Three years' jail pushed for anthem abuse - $50,000 fine also included in proposals for new lawTop News | Phoenix Un 9 Mar 2018
Three years in jail and a maximum fine of HK$50,000 await anyone who degrades the national anthem. These are the main points of an anthem law now under consideration.
And the anthem will also be introduced into the school curriculum.
Sources say the government will submit a paper to the Legislative Council on the anthem law next week, with the first reading in July, before the summer recess.
The law was legislated and implemented on the mainland last year, and was put into the Basic Law's annex III. These laws apply locally by promulgation or legislation by the SAR.
The SAR government has opted for local legislation to meet the situation in Hong Kong.
Sources said the government will consider stating in the law that schools have to include the national anthem into their curriculum, but violation of this section is not likely to end in punishment.
The bill would state that the anthem should be played on occasions like flag-raising ceremonies on National Day, October 1, and the handover anniversary on July 1.
People at the scene should stand straight and behave solemnly, and anybody intentionally degrading the anthem would face criminal punishment.
The government will propose a similar punishment to that for degrading the national flag and emblem, whose maximum penalty is a fine of HK$50,000 and three years in jail.

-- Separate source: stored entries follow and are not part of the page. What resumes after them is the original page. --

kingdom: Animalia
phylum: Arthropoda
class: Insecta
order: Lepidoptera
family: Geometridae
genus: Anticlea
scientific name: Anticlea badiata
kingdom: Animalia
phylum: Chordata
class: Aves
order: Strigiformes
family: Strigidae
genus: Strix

Sources said booing the anthem before football matches of Hong Kong team would fall within the regulation because the anthem is played in public space.
The law would also state where the national anthem should not be played, such as at funerals.
How satire of the anthem would be handled is also up for discussion, but whether the satires would be criminal would depend on whether they were in public places.
Hong Kong netizens have been rewriting the lyrics of the anthem, and some people have sung them and put them on websites.
Executive Council member Ronny Tong Ka-wah, a senior counsel, said it would be easy for society to reach consensus on how "degrading" should be defined. He believed any rewriting or replacing the lyrics with insulting wordings should fall within the definition.
Tong also believed the law should prohibit any satirical or commercial use for the anthem.
Local delegate of the Chinese People's Political Consultative Conference Starry Lee Wai-king believes the law is now ready to be made.
"The discussion about the legislation has gone on for a long time, so I believe people have enough knowledge about the law, and we can take reference from that of our country," Lee said.
But legislator Alvin Yeung Ngok-kiu believes the government should start a public consultation to clarify the meaning of degrading.
"Many behaviors could fall within the range of degrading, such as not standing straight or singing off key, and whether anything is degrading is very subjective especially when it comes to law enforcement," Yeung said.
National People's Congress local deputy Wong Yuk-shan, president of the Open University, supported including anthem education into the school curriculum. "It's natural for our youngsters to sing the anthem because Hong Kong is a part of China," he said.
But the chairwoman of the Hong Kong Association of the Heads of Secondary Schools, Lee Suet-ying, doubted the effect of putting anthem education into the law.
"Laws are not moral standards; they act to regulate people's behavior. If something is written in the law but there is no punishment, what's the difference from not including it?" Lee said.
Schools have already been teaching students to sing the anthem, as well as the history behind it.
Legislator Ip Kin-yuen for the education sector said: "I am inclined to believe that the school curriculum should be regulated by guidelines of the Education Bureau instead of laws, matching normal practice in Hong Kong."
The Legco panel on constitutional affairs will discuss the legislation on March 23.